___ Data rows
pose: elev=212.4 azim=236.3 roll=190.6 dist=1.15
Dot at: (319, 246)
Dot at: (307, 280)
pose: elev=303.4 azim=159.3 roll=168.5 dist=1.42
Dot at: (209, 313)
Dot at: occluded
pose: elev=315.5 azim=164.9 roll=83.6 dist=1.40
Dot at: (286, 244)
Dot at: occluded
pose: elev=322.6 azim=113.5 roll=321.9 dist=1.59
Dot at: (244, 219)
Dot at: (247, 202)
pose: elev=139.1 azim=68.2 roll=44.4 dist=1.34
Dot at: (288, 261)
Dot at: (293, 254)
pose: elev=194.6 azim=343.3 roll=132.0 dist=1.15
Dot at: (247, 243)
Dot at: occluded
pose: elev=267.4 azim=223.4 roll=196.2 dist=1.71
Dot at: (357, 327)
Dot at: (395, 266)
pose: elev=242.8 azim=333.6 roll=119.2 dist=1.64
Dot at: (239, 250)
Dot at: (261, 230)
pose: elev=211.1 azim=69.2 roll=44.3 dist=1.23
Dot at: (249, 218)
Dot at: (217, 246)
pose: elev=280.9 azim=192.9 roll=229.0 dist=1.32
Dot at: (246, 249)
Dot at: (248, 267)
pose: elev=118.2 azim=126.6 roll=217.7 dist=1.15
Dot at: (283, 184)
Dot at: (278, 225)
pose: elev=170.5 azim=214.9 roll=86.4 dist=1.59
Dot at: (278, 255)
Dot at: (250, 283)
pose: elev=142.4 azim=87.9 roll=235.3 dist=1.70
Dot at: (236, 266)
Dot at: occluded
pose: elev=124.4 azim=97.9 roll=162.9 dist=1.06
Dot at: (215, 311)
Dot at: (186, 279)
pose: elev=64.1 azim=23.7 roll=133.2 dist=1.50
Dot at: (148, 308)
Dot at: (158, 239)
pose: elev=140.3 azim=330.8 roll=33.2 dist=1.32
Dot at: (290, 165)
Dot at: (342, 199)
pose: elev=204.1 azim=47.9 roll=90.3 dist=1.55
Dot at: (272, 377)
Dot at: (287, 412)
______
Can you rewrite all the records above, substituting "distance" for every "dist" and leaving everything else unchanged?

Result of this exercise:
pose: elev=212.4 azim=236.3 roll=190.6 distance=1.15
Dot at: (319, 246)
Dot at: (307, 280)
pose: elev=303.4 azim=159.3 roll=168.5 distance=1.42
Dot at: (209, 313)
Dot at: occluded
pose: elev=315.5 azim=164.9 roll=83.6 distance=1.40
Dot at: (286, 244)
Dot at: occluded
pose: elev=322.6 azim=113.5 roll=321.9 distance=1.59
Dot at: (244, 219)
Dot at: (247, 202)
pose: elev=139.1 azim=68.2 roll=44.4 distance=1.34
Dot at: (288, 261)
Dot at: (293, 254)
pose: elev=194.6 azim=343.3 roll=132.0 distance=1.15
Dot at: (247, 243)
Dot at: occluded
pose: elev=267.4 azim=223.4 roll=196.2 distance=1.71
Dot at: (357, 327)
Dot at: (395, 266)
pose: elev=242.8 azim=333.6 roll=119.2 distance=1.64
Dot at: (239, 250)
Dot at: (261, 230)
pose: elev=211.1 azim=69.2 roll=44.3 distance=1.23
Dot at: (249, 218)
Dot at: (217, 246)
pose: elev=280.9 azim=192.9 roll=229.0 distance=1.32
Dot at: (246, 249)
Dot at: (248, 267)
pose: elev=118.2 azim=126.6 roll=217.7 distance=1.15
Dot at: (283, 184)
Dot at: (278, 225)
pose: elev=170.5 azim=214.9 roll=86.4 distance=1.59
Dot at: (278, 255)
Dot at: (250, 283)
pose: elev=142.4 azim=87.9 roll=235.3 distance=1.70
Dot at: (236, 266)
Dot at: occluded
pose: elev=124.4 azim=97.9 roll=162.9 distance=1.06
Dot at: (215, 311)
Dot at: (186, 279)
pose: elev=64.1 azim=23.7 roll=133.2 distance=1.50
Dot at: (148, 308)
Dot at: (158, 239)
pose: elev=140.3 azim=330.8 roll=33.2 distance=1.32
Dot at: (290, 165)
Dot at: (342, 199)
pose: elev=204.1 azim=47.9 roll=90.3 distance=1.55
Dot at: (272, 377)
Dot at: (287, 412)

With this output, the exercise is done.